If you distribute drugs to people who do not have a prescription, you can get into deep trouble with the law. Even though you may not be selling the drugs, it is illegal to give others medications that you possess even if you have extras. Sharing your pills or taking pills that don't belong to you are both illegal acts.

Possessing controlled prescription drugs without a prescription or giving away controlled prescription drugs to someone you know can result in criminal charges. Additionally, if someone dies as a result of taking the medications you've provided them, you could be charged with homicide or manslaughter.

In many cases, you can face a felony charge for distributing medications to people without prescriptions or possessing medications that were not given to you by prescription. Some of the drugs that are restricted due to their addictive qualities include Lortab, methadone, OxyContin, oxycodone and Vicodin. These medications, many of which are opiates, have a high possibility of causing addiction, which is why they are restricted.

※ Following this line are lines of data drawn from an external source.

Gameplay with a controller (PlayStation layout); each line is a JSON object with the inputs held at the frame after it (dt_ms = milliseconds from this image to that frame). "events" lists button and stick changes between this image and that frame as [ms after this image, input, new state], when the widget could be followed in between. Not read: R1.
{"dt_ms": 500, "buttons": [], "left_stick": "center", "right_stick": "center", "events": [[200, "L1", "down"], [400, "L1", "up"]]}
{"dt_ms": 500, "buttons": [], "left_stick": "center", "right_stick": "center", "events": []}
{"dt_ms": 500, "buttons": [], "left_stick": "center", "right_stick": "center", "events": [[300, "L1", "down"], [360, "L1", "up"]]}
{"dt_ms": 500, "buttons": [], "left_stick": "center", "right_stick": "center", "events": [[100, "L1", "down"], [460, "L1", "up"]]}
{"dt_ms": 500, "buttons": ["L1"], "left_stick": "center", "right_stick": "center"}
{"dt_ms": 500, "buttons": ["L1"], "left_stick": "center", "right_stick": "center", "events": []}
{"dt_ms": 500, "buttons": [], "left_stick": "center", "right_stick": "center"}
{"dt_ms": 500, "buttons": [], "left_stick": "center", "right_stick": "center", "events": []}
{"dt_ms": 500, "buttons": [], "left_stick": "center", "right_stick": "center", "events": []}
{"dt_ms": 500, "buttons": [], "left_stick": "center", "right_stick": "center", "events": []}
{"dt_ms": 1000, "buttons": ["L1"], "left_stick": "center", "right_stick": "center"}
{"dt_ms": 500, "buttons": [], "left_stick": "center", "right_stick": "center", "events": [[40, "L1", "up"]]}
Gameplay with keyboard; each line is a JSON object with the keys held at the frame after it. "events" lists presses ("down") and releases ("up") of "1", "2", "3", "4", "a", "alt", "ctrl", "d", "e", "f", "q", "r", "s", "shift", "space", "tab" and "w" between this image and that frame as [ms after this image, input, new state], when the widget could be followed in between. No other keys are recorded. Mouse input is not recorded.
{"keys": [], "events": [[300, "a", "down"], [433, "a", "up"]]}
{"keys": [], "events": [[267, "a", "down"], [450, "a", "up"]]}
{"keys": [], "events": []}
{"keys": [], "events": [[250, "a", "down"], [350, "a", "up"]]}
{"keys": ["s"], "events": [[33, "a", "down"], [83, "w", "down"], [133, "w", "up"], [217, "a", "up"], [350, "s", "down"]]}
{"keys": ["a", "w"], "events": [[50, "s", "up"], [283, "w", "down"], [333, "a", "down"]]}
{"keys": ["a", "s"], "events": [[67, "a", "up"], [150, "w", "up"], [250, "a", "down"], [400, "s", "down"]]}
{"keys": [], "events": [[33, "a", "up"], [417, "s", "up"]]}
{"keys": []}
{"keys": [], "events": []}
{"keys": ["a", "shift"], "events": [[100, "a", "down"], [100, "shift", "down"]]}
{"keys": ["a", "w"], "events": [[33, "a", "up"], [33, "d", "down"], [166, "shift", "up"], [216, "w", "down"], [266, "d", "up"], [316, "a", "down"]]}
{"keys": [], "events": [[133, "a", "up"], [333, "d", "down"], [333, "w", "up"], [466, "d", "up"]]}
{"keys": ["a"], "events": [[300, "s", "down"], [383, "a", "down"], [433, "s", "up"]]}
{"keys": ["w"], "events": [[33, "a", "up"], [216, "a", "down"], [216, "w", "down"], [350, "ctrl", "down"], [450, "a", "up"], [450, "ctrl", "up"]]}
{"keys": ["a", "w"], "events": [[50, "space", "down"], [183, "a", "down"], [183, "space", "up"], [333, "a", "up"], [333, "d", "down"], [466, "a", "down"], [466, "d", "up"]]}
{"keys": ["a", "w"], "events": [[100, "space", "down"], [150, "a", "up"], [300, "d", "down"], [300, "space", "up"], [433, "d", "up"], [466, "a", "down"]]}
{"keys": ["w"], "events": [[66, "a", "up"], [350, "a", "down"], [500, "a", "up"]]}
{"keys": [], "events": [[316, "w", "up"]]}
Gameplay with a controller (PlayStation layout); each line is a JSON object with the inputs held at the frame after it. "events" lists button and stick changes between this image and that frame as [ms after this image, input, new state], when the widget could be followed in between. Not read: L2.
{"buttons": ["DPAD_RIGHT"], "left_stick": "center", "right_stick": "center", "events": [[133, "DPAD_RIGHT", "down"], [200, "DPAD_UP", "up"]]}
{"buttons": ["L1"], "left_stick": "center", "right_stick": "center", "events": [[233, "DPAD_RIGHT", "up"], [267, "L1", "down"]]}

You may believe you're doing a loved one or friend a favor by giving them your leftover medications, especially if they already have a prescription for the same pills. The problem is that the individual's doctors need to know how much they take and when they're supposed to take them. If they have more pills than expected, it makes it hard to track the medications' usage, which could end up leading to addiction down the line.

If you face charges, you can fight back. There may be an explanation, and you shouldn't have to face penalties for a crime you didn't commit.